Tuesday, June 1, 2010

Re-entry

I realize that I haven’t been writing, giving you the delicious tidbits of my expat existence as you sit in your cubicle, daydreaming of escaping to some foreign land and then returning to online shopping or your annoying boss. The big news, folks, is that I have returned to the first world and the remains of my former life. This just means I am back in DC and living in my beautiful, extremely spacious (and extremely expensive) first world apartment replete with every modern convenience known to man. This is not really a permanent move but a strategic moment in the shift of the weather to figure out some stuff. Or for those of you new to the game - it is summer here in the north.

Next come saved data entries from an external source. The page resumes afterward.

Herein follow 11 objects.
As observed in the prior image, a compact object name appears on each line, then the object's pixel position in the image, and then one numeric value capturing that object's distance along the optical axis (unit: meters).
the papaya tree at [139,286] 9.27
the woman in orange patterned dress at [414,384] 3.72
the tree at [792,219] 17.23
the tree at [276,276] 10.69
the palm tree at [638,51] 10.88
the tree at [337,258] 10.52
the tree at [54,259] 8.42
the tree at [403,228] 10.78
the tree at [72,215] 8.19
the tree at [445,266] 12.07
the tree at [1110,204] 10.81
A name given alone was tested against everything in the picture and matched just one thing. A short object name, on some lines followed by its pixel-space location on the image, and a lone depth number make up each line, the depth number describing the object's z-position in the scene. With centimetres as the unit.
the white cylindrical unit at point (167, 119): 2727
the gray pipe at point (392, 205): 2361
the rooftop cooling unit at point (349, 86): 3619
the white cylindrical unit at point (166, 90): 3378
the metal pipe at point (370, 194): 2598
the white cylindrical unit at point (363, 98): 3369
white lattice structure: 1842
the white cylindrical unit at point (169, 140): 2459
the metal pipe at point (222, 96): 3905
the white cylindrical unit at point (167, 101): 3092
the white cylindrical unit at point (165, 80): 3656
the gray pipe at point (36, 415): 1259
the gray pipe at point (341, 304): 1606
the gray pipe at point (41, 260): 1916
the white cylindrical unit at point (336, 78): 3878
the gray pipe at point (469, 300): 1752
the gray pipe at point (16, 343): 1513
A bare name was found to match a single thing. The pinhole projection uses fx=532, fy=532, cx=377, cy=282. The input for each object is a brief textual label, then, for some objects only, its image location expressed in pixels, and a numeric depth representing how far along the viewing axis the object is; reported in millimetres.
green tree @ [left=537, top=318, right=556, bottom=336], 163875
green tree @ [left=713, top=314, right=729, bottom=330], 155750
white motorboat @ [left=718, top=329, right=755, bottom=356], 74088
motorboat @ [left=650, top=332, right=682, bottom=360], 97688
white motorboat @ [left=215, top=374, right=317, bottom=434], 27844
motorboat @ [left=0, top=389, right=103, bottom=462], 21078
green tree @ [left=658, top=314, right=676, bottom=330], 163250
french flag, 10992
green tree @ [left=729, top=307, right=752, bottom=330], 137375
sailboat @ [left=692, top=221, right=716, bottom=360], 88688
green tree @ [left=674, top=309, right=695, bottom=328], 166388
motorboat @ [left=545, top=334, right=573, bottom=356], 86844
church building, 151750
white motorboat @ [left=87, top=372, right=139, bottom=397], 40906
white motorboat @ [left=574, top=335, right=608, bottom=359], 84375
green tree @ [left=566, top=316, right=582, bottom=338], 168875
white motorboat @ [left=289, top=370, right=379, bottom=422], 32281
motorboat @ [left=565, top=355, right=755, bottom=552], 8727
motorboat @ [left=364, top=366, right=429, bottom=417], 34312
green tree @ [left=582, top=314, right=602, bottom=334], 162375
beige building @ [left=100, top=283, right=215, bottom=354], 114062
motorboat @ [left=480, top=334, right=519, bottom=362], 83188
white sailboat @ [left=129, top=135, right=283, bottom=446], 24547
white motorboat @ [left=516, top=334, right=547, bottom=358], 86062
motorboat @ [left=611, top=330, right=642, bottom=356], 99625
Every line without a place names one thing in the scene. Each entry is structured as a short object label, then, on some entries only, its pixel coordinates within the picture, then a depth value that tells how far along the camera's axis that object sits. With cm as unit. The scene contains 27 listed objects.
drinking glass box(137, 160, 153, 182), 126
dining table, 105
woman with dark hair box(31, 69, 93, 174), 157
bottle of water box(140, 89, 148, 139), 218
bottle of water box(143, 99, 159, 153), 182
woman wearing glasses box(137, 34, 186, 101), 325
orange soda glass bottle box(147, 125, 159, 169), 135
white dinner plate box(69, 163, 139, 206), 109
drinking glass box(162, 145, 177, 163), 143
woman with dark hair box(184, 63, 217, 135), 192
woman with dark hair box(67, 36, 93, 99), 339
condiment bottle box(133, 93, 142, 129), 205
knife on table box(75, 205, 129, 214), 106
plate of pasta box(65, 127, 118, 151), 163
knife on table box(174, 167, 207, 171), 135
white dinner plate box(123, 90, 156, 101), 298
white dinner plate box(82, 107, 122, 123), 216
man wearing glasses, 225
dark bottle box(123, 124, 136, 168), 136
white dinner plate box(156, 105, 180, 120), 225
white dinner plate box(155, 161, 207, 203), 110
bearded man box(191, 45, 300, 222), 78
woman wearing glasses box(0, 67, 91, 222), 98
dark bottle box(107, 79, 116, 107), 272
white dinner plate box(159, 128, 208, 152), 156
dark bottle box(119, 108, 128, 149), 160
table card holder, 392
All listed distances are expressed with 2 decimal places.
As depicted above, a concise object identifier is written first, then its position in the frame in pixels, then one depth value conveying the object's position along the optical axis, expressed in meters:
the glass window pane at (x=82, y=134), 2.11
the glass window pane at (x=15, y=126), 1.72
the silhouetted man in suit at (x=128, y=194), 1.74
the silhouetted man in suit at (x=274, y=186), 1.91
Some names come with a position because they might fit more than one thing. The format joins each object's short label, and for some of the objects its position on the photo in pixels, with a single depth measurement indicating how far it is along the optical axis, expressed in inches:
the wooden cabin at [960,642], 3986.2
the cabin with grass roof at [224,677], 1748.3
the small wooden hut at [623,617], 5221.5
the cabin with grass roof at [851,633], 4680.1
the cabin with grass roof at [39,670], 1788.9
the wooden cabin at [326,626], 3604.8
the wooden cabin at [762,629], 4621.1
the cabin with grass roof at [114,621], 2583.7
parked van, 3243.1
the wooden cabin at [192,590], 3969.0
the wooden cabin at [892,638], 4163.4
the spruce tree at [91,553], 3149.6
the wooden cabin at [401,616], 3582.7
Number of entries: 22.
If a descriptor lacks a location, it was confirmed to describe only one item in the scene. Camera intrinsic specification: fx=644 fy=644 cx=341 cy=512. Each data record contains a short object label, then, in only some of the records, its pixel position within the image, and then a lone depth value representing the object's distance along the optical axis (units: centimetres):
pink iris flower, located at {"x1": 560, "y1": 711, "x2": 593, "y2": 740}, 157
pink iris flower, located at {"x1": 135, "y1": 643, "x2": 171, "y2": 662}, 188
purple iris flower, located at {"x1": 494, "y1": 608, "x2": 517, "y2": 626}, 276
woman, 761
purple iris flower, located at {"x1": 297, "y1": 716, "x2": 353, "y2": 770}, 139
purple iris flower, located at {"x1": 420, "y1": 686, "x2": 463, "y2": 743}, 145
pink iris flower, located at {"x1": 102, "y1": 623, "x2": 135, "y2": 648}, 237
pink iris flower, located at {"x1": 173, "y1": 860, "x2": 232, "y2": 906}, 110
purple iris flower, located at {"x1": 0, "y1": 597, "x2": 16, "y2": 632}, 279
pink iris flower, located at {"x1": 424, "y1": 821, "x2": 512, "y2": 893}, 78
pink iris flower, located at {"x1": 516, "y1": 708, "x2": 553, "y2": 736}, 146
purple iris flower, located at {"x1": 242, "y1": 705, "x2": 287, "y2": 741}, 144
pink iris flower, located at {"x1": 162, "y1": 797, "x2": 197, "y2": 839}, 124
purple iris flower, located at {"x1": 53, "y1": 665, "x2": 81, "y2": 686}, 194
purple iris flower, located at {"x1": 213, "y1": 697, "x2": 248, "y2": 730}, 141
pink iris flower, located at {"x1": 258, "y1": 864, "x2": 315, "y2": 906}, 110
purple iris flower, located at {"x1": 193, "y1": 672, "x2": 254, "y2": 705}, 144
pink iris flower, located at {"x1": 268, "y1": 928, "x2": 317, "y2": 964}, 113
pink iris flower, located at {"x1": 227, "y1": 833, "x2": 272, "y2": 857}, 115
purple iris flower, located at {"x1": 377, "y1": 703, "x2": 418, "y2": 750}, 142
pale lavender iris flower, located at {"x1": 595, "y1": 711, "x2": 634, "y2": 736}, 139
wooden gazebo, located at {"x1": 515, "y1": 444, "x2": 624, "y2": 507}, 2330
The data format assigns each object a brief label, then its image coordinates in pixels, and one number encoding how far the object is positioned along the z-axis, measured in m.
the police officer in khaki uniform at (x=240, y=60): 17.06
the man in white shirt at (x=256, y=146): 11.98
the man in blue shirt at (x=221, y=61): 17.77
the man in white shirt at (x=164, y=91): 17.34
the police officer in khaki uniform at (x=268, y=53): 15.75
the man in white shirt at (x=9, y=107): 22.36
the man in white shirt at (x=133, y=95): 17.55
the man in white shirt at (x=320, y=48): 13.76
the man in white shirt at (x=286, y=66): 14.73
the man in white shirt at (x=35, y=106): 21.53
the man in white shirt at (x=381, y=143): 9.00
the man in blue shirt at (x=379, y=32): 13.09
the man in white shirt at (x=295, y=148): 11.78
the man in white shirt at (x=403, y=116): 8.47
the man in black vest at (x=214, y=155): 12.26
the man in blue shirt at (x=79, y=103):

I have been about town a fair amount in the last week for meetings and other stuff, which means that I’ve been running into people left and right. People who look at me and exclaim, “Wow, you look great! How are you?” and then sometimes they ask again, filling up the awkwardness between us when I cannot tell some of them the same (some of you look fabulous, really) because the majority look tired and sallow from too many hours under the florescent lights, fighting the ego laced turf battles that define a large part of Washington life. I can’t decide if they keep saying this because they have nothing to say to me, feeling that I have detached myself too far from the matrix to understand anything or that they are so deeply into the matrix that they cannot even see a glimmer of light from the outside of it. Or maybe it’s true that the last two years of avoiding winter, struggling to find work, and living a life a little less predictable have all agreed with me.


Either way, some of these reunions have been a little bit painful. As I walk away, I often think about how lucky I am to have escaped. Now don’t get me wrong – there is another kind of comfort and pleasure that my friends are getting in that other life. Sometimes I wistfully dream of a day when I am not worried about a bank balance that is in a downward spiral that would rival the stock market circa September 2008, where I will live in the next few months, my lack of 401K contributions -- a life somewhat more secure than my somewhat (at times) precarious existence.


Ultimately, security is an illusion most of the time anyway- something we convince ourselves exists as to not feel like daily life is a precipice. Just don’t look down.